• Source material
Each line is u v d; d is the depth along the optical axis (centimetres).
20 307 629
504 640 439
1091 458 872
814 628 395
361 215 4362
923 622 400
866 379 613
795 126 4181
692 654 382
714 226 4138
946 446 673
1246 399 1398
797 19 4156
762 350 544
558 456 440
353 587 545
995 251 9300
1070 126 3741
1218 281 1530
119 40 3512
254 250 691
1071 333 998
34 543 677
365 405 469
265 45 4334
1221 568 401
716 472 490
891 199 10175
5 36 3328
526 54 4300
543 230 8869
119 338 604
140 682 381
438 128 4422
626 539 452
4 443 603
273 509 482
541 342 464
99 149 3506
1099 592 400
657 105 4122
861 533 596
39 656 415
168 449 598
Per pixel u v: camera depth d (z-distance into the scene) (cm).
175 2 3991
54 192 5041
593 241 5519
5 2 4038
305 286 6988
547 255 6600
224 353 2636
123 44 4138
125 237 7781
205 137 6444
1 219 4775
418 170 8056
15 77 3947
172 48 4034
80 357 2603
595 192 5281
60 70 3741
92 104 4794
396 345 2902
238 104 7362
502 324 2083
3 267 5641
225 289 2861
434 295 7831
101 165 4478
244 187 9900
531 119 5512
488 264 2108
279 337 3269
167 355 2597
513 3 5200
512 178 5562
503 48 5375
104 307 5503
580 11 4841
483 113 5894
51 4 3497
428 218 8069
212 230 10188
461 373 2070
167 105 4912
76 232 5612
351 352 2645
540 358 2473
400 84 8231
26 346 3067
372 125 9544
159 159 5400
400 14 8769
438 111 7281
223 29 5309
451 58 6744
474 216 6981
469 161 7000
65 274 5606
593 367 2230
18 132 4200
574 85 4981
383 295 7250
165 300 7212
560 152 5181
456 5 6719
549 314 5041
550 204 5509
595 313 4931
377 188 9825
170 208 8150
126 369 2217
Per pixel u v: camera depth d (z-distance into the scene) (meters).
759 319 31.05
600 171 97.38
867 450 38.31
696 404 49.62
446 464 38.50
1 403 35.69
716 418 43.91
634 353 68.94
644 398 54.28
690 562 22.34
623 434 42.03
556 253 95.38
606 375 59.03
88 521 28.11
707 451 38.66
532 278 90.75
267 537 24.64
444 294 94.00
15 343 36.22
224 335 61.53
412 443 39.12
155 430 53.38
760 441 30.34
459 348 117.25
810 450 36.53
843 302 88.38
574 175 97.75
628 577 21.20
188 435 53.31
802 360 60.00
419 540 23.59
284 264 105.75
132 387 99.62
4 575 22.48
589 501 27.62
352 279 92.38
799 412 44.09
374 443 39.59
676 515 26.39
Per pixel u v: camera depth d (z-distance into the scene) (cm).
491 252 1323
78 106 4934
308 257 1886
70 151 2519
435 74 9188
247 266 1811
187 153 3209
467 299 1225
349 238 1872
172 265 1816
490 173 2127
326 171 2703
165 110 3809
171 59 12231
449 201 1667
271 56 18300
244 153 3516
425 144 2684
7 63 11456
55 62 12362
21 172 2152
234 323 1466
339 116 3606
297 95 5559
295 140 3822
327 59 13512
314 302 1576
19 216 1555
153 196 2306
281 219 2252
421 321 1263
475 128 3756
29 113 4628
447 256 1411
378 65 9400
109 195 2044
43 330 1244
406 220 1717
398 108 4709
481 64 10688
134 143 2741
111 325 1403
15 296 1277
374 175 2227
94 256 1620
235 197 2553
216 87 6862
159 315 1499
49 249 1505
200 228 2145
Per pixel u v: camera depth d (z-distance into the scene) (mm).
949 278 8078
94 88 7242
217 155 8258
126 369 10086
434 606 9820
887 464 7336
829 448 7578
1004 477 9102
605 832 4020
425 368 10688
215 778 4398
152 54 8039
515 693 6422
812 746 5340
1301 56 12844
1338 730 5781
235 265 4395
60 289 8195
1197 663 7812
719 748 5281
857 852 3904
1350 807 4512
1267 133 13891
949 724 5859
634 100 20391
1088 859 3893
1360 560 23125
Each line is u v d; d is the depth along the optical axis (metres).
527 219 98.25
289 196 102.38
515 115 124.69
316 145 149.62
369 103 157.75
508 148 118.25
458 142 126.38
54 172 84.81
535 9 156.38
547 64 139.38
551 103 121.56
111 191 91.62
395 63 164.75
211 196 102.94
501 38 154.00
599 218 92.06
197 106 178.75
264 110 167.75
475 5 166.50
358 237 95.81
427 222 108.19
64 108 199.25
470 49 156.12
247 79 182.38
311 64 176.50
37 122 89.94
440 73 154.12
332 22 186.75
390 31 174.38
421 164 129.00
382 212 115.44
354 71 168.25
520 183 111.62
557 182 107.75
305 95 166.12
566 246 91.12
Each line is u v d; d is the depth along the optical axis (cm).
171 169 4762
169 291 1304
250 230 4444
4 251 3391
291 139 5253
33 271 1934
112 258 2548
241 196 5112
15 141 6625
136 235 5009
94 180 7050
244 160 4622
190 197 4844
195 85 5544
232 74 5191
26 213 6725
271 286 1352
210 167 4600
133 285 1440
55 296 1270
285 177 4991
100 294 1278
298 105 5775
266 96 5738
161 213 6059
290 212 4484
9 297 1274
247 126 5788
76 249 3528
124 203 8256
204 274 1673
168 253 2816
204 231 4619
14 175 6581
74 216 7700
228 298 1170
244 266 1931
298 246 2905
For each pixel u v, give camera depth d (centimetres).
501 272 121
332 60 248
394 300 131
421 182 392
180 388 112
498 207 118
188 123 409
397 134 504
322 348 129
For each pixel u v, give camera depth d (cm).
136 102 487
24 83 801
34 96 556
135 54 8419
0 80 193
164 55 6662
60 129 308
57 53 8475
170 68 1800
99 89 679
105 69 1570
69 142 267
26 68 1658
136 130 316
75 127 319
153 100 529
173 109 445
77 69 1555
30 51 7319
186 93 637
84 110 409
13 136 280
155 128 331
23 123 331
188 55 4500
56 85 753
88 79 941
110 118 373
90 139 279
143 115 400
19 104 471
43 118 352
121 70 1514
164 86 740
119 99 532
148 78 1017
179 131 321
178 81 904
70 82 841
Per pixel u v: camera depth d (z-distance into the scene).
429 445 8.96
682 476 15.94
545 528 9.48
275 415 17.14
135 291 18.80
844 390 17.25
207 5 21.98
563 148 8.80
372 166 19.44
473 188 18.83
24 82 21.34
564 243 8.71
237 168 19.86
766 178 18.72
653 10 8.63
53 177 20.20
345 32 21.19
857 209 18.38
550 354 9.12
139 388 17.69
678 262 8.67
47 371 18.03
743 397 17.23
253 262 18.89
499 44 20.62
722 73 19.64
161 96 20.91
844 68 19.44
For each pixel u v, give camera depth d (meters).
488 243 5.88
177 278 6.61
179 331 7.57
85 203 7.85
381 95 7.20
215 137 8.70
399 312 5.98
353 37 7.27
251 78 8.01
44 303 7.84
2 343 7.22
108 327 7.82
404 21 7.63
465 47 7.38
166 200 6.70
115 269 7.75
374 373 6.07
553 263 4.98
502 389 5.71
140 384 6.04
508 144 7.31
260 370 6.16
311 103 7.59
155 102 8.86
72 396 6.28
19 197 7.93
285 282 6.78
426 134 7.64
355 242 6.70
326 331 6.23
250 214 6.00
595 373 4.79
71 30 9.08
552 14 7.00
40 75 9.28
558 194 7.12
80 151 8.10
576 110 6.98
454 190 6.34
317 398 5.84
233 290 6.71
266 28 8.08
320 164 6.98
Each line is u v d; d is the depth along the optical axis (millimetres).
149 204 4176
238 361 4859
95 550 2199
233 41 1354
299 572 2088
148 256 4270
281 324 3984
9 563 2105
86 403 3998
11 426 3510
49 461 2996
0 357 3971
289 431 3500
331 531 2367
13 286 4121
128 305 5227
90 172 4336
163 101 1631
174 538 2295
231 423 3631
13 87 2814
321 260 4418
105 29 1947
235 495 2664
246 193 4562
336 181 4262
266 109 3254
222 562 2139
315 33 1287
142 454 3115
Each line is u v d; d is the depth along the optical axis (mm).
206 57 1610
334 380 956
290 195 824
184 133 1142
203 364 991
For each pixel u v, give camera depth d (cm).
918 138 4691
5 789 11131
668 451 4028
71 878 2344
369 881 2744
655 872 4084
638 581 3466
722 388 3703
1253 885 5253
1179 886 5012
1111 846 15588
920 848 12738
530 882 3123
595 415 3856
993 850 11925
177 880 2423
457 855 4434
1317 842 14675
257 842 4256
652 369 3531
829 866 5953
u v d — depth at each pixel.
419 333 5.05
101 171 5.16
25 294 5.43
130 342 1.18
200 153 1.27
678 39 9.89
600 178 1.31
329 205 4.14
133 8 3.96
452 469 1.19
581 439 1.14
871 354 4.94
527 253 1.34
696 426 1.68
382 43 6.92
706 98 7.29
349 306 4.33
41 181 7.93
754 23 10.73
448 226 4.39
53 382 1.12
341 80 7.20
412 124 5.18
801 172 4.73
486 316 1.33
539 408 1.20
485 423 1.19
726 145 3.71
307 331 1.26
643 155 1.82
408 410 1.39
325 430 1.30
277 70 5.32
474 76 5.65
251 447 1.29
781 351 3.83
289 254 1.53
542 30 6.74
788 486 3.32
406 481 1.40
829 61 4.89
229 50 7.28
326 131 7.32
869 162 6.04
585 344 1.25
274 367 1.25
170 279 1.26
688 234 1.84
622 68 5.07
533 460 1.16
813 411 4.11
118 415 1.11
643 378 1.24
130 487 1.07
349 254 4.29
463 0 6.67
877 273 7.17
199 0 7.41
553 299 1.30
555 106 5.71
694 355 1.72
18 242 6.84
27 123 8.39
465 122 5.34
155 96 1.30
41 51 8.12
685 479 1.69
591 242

• Exercise goal
Everything from the first line above through the line that contains "351 352 2645" should be duplicated exactly, please, and nothing beyond it.

• Task answer
Each line is u v d; d is the depth along the optical axis (centimetres).
20 307 629
504 640 439
1091 458 872
814 628 395
361 215 4362
923 622 400
866 379 613
795 126 4181
692 654 382
714 226 4138
946 446 673
1246 399 1398
797 19 4156
762 350 544
558 456 440
353 587 545
995 251 9300
1070 126 3741
1218 281 1530
119 40 3512
254 250 691
1071 333 998
34 543 677
365 405 469
265 45 4334
1221 568 401
716 472 490
891 199 10175
5 36 3328
526 54 4300
543 230 8869
119 338 604
140 682 381
438 128 4422
626 539 452
4 443 603
273 509 482
541 342 464
99 149 3506
1099 592 400
657 105 4122
861 533 596
39 656 415
168 449 598
Per pixel u v: camera depth d (z-distance into the scene) (cm).
175 2 3991
54 192 5041
593 241 5519
5 2 4038
305 286 6988
547 255 6600
224 353 2636
123 44 4138
125 237 7781
205 137 6444
1 219 4775
418 170 8056
15 77 3947
172 48 4034
80 357 2603
595 192 5281
60 70 3741
92 104 4794
396 345 2902
238 104 7362
502 324 2083
3 267 5641
225 289 2861
434 295 7831
101 165 4478
244 187 9900
531 119 5512
488 264 2108
279 337 3269
167 355 2597
513 3 5200
512 178 5562
503 48 5375
104 307 5503
580 11 4841
483 113 5894
51 4 3497
428 218 8069
212 230 10188
461 373 2070
167 105 4912
76 232 5612
351 352 2645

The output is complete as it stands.